#### [EXERCISE DETAILS]
Pull out every line in the records that contains the word "catalogue", treating uppercase and lowercase as different.

#### [INPUT RECORDS]
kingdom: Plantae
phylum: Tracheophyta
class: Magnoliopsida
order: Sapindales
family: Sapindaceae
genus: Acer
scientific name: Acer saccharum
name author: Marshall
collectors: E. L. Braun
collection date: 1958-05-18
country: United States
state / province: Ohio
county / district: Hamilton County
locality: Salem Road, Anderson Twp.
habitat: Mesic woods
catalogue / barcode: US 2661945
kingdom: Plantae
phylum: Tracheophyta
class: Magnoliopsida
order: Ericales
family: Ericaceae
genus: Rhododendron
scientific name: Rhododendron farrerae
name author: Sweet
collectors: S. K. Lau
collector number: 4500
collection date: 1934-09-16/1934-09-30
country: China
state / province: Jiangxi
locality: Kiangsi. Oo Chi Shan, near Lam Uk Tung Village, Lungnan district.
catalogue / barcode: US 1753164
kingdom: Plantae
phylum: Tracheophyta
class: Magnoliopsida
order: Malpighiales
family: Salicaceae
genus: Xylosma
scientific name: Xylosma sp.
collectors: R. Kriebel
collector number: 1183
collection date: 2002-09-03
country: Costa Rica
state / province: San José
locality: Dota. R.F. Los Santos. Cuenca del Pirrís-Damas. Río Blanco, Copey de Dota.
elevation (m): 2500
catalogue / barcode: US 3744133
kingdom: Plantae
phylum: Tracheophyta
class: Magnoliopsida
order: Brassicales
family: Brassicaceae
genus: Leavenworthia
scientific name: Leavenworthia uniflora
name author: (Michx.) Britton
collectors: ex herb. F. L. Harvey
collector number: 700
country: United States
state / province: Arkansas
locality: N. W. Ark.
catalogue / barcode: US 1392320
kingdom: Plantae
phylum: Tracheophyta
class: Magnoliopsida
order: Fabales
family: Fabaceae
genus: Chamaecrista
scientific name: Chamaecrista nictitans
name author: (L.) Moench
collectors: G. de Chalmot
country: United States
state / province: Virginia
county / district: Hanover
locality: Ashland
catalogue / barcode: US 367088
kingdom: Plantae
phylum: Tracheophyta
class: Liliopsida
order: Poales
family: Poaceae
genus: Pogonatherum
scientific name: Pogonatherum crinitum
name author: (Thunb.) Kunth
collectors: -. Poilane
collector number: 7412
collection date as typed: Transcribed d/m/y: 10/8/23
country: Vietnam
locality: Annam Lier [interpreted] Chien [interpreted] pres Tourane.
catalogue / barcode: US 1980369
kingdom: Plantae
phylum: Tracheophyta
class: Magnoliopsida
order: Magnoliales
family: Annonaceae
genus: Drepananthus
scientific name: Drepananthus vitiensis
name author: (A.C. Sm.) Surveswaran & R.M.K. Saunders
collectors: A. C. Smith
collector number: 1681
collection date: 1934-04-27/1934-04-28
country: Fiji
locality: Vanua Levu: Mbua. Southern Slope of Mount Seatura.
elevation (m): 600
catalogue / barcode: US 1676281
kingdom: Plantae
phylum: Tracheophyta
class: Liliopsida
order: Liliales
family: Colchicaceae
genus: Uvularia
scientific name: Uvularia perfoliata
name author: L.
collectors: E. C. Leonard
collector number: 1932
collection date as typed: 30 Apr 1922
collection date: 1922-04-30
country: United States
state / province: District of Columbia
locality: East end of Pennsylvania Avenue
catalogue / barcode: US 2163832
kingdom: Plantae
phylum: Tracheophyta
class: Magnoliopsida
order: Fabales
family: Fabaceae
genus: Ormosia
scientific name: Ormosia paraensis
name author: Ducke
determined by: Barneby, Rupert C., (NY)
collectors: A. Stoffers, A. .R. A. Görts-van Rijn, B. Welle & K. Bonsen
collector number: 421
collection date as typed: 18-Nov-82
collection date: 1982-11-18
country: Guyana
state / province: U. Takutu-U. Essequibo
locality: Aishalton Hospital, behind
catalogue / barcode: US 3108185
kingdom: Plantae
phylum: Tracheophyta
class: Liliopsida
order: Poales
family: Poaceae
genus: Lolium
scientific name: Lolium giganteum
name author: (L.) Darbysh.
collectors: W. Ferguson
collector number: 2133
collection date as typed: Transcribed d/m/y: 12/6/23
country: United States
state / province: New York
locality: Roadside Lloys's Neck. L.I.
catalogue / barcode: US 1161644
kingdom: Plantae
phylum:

#### [OUTPUT BELOW]
catalogue / barcode: US 2661945
catalogue / barcode: US 1753164
catalogue / barcode: US 3744133
catalogue / barcode: US 1392320
catalogue / barcode: US 367088
catalogue / barcode: US 1980369
catalogue / barcode: US 1676281
catalogue / barcode: US 2163832
catalogue / barcode: US 3108185
catalogue / barcode: US 1161644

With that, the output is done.